From Lieutenant General William Howe
Head Quarters [Dobbs Ferry, N.Y.]
11th November 1776.
The enclosed Letter having been intercepted and brought to me, I am happy to return it without the least Attempt being made to discover any Part of the Contents.1
I was yesterday favored with your Answer to my Letter of the 8th,2 and am perfectly satisfied from your Assertion,3 that the Delay in the Exchange of Prisoners has not arose from any Disregard to the Agreement on your Part, but from the Neglect of those to whose Care the Arrangement of them has been entrusted—Give me Leave at the same Time to observe that this Measure, naturally so desirable to the Parties concerned, must be in a great Degree interrupted, if a general Exchange should remain an Object, to the Prejudice of Prisoners near at Hand, who upon the shortest Notice of their Ranks or Numbers might be relieved by an Equality of those in my Possession; and as I cannot foresee any Objection to an Exchange taking Place immediately, so far as may be conveniently effected, and as often afterwards as the Prisoners more remote shall arrive, I am willing to hope for your Concurrence in promoting the same.
You are pleased to say the Usage of War does not allow of an immediate Exchange of Prisoners, which I can by no Means agree to, the contrary being ever the Custom of Armies, between which an Exchange of Prisoners has been determined, as far as the Nature of Business may permit—And in Respect to Stragglers from your Army, since you have been pleased to say, I might have set you Examples of returning them, I am to inform you, that no Persons under that Description have fallen into my Hands—Such Men as have been lately taken in Arms as well as those who have been longer in Confinement, are solely detained for the Arrival of your Prisoners, in Consequence of Assurances received from you on that Subject.
I most undoubtedly could point out several Instances wherein the King’s Officers have not been treated with the Lenity and Humanity they had a Right to expect, but I am unwilling to dwell upon a Subject of Complaint, which I am fully satisfied will, as far as it lays in your Power, be removed.
I send at the Request of Major Stuart the enclosed Letter,4 and am with due Regard, Sir, your most obedient Servant
LS, DLC:GW; copy, enclosed in GW to John Hancock, 14 Nov. 1776, DNA:PCC, item 152; two copies, P.R.O., 30/55, Carleton Papers.
1. Howe enclosed GW’s letter to Martha Washington of 25 Oct., which had been in the packet of letters taken from the express rider at Bristol, Pa., on 28 Oct. (see GW to Hancock, 14 Nov.; see also Hancock to GW, 28 October).
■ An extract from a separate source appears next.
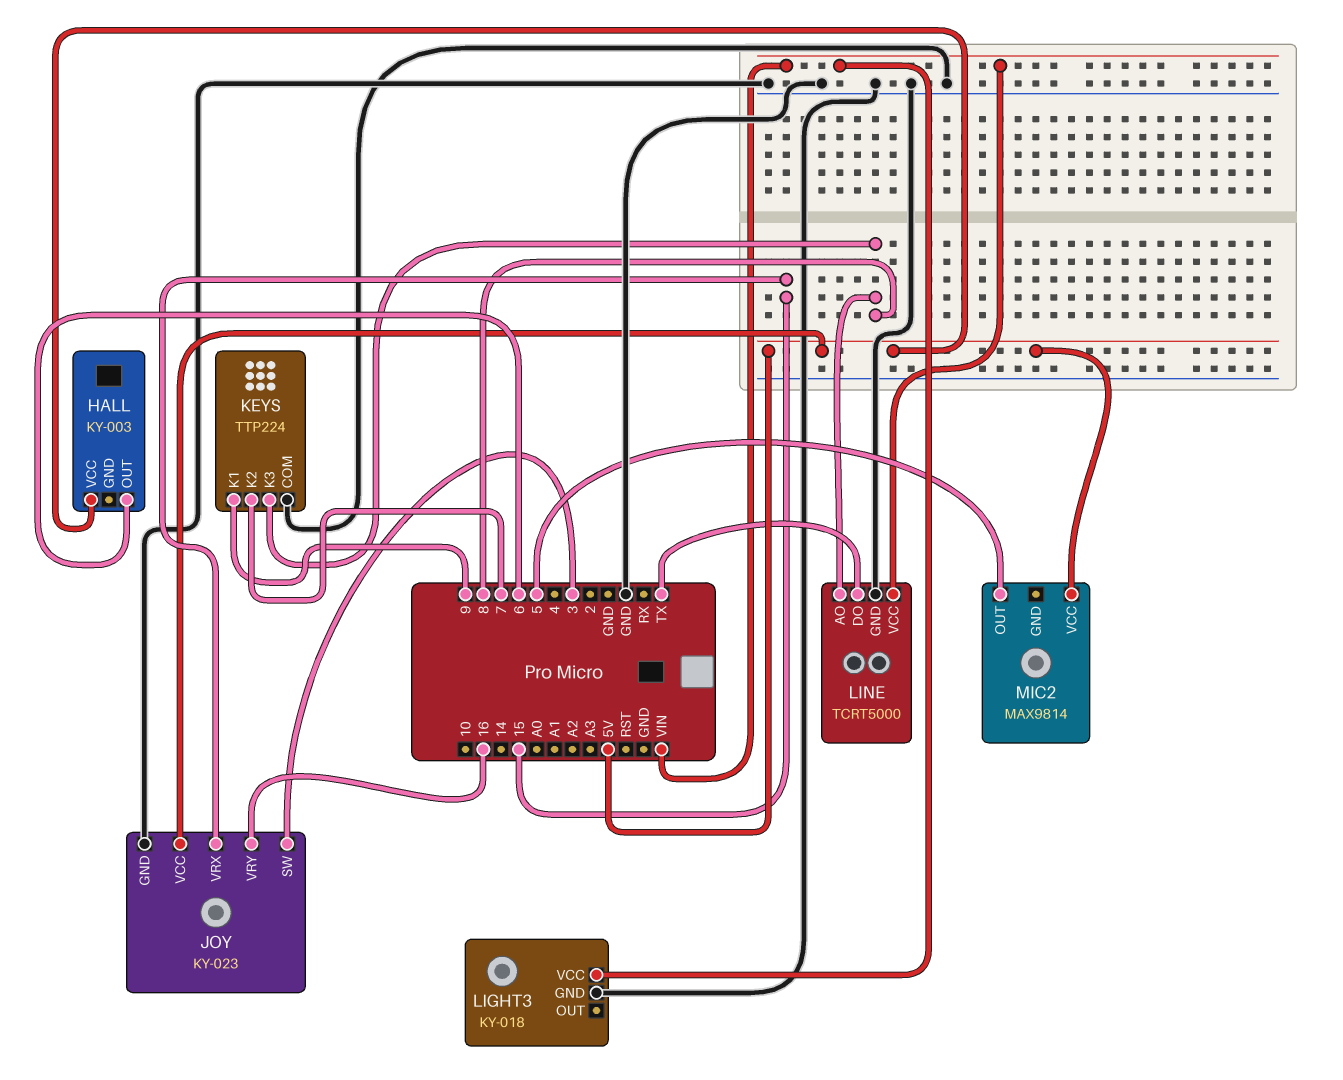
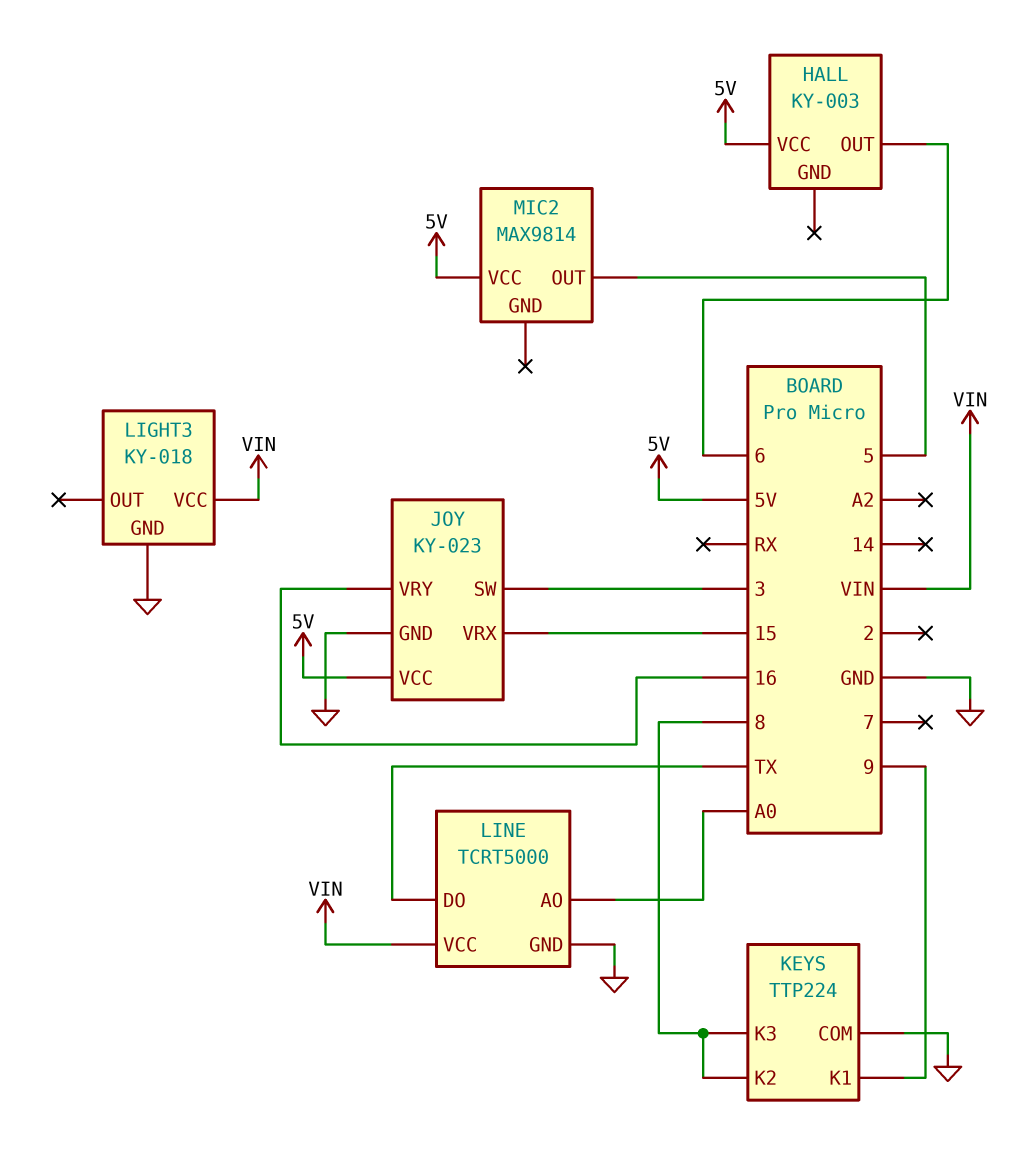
KEYS pin K2: 7 -> 8
LINE pin AO: 8 -> A0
This letter has not been found.
3. One of the copies in the Carleton Papers reads “with your Assertion,” and one reads “from your Assertion.”
4. Maj. Charles Stuart’s brief letter to GW of this date thanks GW for ordering Stuart’s servant Peter Jack returned to him and promising not to reveal the contents of a letter that Peter Jack was carrying when captured by the Americans (PHi: Gratz Collection).